Le pesche, di sapore gustoso e profumo gradevole, sono apprezzate sia fresche che secche, in sciroppi, in confetture o candite. In Italia, dove la coltivazione delle pesche è favorita dal clima e dalla natura del terreno di alcune regioni, si pratica questo tipo di coltura sin dall’antichità. Per l'arrivo delle pesche nella zona mediterranea si deve ringraziare Alessandro Magno. È stato lui, infatti, a portarle a Roma: ne era rimasto colpito mentre visitava i giardini di Dario III in Persia. I Romani per primi furono grandi consumatori di pesche, trasportandole dalla Persia nel 50 a.C.; in realtà, il pesco è originario della Cina, dove cresce spontaneo.

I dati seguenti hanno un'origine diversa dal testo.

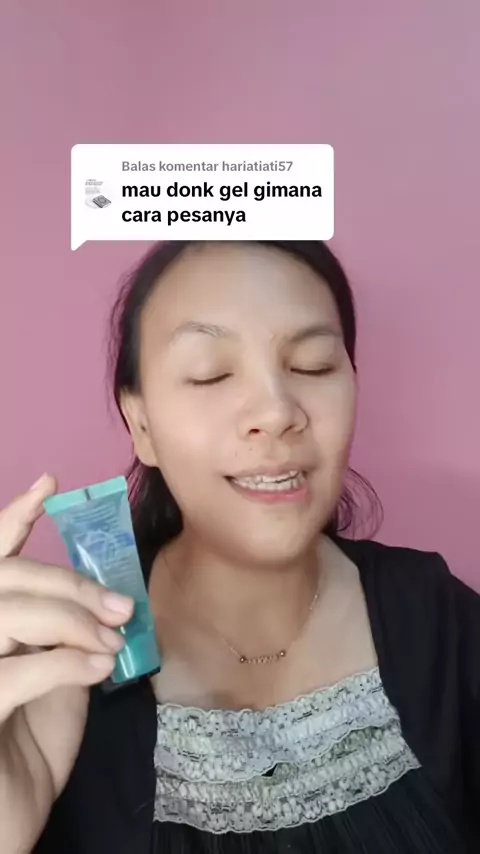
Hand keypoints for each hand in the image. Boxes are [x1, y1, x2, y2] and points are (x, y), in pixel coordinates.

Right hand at [0, 474, 133, 853]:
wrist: (7, 820)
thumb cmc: (29, 746)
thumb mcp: (59, 679)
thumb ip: (68, 635)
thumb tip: (109, 601)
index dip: (14, 517)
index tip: (51, 484)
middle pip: (5, 580)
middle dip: (67, 583)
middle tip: (121, 605)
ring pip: (3, 612)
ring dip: (66, 617)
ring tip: (111, 635)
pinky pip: (11, 673)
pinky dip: (61, 663)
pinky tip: (96, 667)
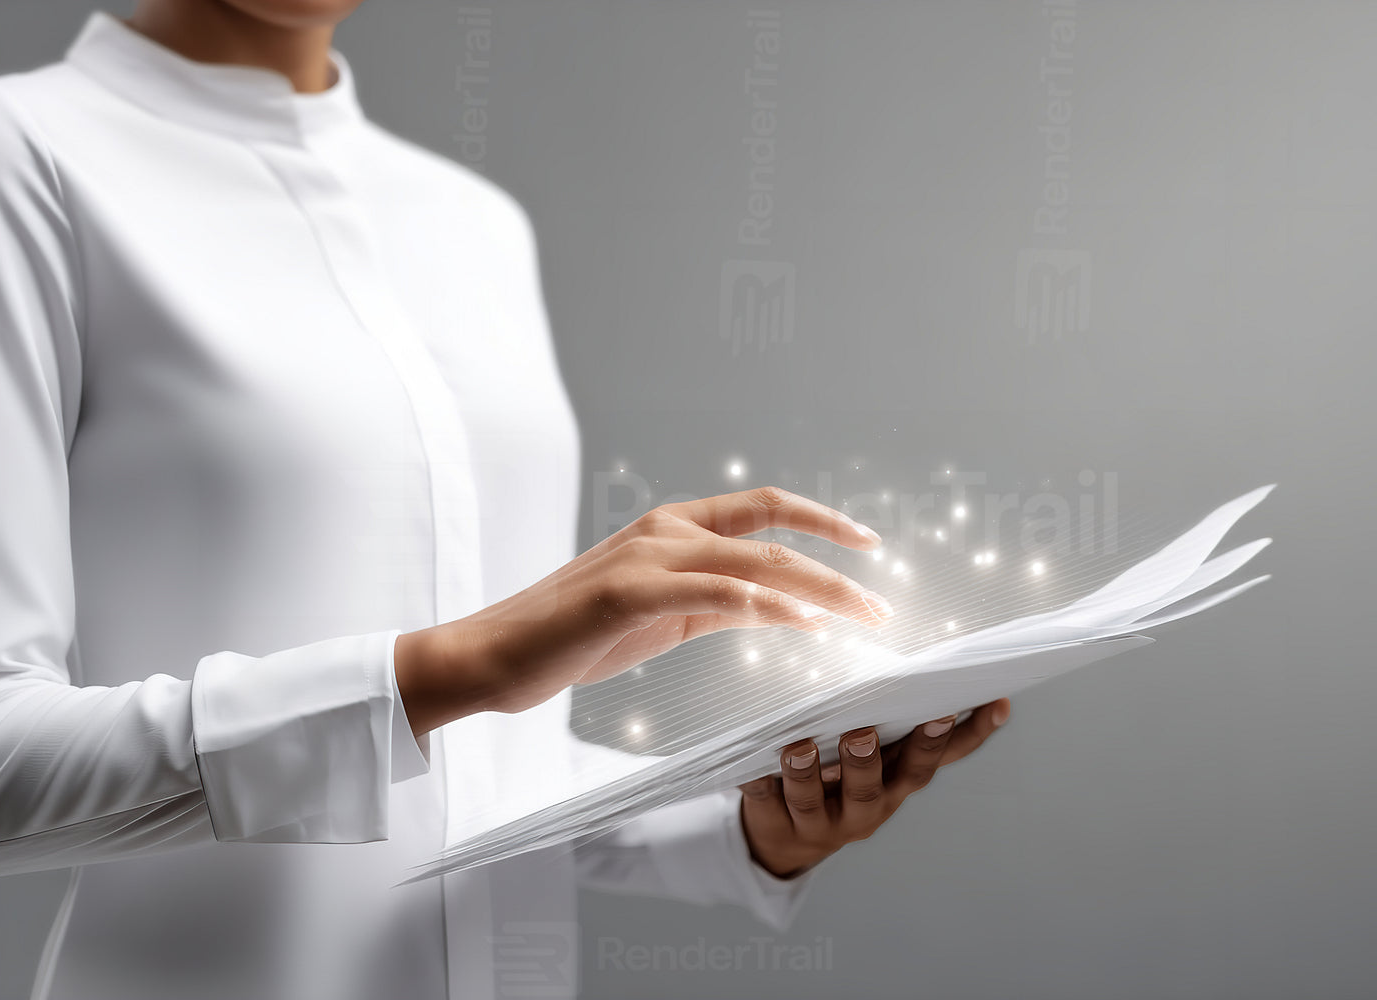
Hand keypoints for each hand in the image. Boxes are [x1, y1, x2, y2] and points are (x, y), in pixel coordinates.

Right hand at [393, 487, 891, 732]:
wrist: (494, 654)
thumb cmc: (574, 636)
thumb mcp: (660, 614)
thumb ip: (715, 602)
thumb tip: (779, 607)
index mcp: (673, 527)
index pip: (764, 507)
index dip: (822, 519)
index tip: (869, 542)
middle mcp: (666, 529)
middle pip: (774, 535)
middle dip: (838, 569)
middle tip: (882, 604)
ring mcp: (647, 556)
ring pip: (757, 562)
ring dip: (819, 591)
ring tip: (862, 618)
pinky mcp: (629, 592)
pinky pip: (716, 593)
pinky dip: (767, 606)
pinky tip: (802, 623)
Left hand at [738, 698, 1011, 878]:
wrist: (789, 839)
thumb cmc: (843, 776)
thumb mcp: (880, 754)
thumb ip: (896, 720)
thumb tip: (923, 659)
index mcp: (897, 782)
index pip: (938, 761)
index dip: (967, 736)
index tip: (992, 703)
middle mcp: (866, 808)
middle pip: (874, 788)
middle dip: (869, 763)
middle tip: (862, 735)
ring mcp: (821, 822)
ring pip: (814, 801)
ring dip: (807, 775)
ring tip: (798, 749)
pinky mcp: (778, 824)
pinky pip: (765, 804)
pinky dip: (758, 786)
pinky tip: (750, 770)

Le pesche sono il simbolo della stagione estiva, annoverano molte proprietà benefiche, sono alleate della forma fisica, per arrivare in piena forma alla prova costume. Oltre ad essere ipocaloriche e del tutto prive di grassi, hanno proprietà antiossidanti. Ne esistono diverse varietà: si va dalla pesca gialla a quella bianca, dalla tabacchiera alla nocepesca: maturano dalla fine di maggio alla fine di settembre. Nel territorio nocerino, in zona Starza, sono famose le nettarine bianche, caratterizzate dalla buccia liscia di color crema, tendente al verdognolo, senza la peluria tipica delle pesche comuni, e dalla polpa candida. Hanno un sapore dolce, aromatico e delicato e la polpa è morbida e succosa, ideale per essere consumata fresca. Richiedono tanta manodopera perché sono molto delicate, anche se la richiesta sul mercato è vastissima poiché si tratta di un prodotto di gran pregio. Tra esondazioni dei torrenti circostanti e la cementificazione, i suoli per la coltivazione si tanno riducendo sempre più, tant’è che i frutti rischiano l’estinzione.

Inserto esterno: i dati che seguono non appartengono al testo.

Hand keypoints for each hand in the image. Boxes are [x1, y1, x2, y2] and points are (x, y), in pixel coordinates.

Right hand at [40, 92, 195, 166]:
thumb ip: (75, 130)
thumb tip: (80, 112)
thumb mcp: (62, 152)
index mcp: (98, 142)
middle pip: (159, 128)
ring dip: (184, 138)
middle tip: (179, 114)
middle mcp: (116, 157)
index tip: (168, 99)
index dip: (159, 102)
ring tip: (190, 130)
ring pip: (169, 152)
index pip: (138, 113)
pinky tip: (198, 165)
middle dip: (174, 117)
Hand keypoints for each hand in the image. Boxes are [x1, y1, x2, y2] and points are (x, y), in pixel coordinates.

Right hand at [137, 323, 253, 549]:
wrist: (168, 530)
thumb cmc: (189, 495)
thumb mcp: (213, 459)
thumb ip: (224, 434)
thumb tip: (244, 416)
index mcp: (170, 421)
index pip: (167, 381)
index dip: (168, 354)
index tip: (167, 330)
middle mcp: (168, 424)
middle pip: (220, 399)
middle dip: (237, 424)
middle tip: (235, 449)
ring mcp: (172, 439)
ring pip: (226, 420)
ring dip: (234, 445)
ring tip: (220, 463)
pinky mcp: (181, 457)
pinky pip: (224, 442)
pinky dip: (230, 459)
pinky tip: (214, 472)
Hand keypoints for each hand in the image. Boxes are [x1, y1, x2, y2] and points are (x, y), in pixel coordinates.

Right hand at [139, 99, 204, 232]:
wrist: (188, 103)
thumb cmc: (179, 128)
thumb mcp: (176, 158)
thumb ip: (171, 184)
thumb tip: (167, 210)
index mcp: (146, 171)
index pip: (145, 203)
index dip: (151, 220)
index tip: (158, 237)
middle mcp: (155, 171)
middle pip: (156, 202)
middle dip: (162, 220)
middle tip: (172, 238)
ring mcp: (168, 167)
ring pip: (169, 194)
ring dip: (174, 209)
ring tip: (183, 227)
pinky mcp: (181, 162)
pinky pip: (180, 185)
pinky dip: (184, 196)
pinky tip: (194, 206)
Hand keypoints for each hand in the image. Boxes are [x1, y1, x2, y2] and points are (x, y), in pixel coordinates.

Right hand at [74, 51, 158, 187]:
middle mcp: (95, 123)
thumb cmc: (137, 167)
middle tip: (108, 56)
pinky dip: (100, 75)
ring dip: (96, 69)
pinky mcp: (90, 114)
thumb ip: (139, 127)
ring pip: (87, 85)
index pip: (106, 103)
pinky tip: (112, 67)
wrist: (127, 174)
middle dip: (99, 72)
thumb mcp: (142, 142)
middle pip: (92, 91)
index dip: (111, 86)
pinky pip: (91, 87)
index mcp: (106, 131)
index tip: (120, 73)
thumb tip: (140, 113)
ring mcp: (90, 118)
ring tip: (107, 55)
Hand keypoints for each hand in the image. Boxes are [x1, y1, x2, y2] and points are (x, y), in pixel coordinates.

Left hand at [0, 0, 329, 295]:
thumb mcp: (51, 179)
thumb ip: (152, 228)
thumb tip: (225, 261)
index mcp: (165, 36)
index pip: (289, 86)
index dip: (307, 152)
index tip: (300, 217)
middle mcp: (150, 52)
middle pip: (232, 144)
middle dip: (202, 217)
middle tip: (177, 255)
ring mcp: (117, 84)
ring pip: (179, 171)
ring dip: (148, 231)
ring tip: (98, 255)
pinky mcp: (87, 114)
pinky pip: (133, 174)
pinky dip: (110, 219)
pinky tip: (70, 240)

Le nettarine possono essere mangiate da sole o in macedonia. Utilizzate in pasticceria per aromatizzare torte e semifreddi, sono ideali nella realizzazione di sorbetti e gelati. Nei piatti salati diventano un originale antipasto, ma rendono raffinati anche risotti e primi piatti di pasta ripiena. Se abbinate alle carni, soprattutto al maiale, regalano un tocco di freschezza e colore. Le pesche sono un ottimo alleato della circolazione e aiutano ad eliminare il mal di testa. Essendo ricche di acqua e fibre, sono indispensabili nelle diete ipocaloriche, in quanto hanno un’elevata capacità di stoppare la fame e saziare. Il colore della pesca ha ispirato molti pittori: si trovano pesche mature nei quadri di Caravaggio (1592), Monet (1866), Renoir (1880) e Van Gogh (1888).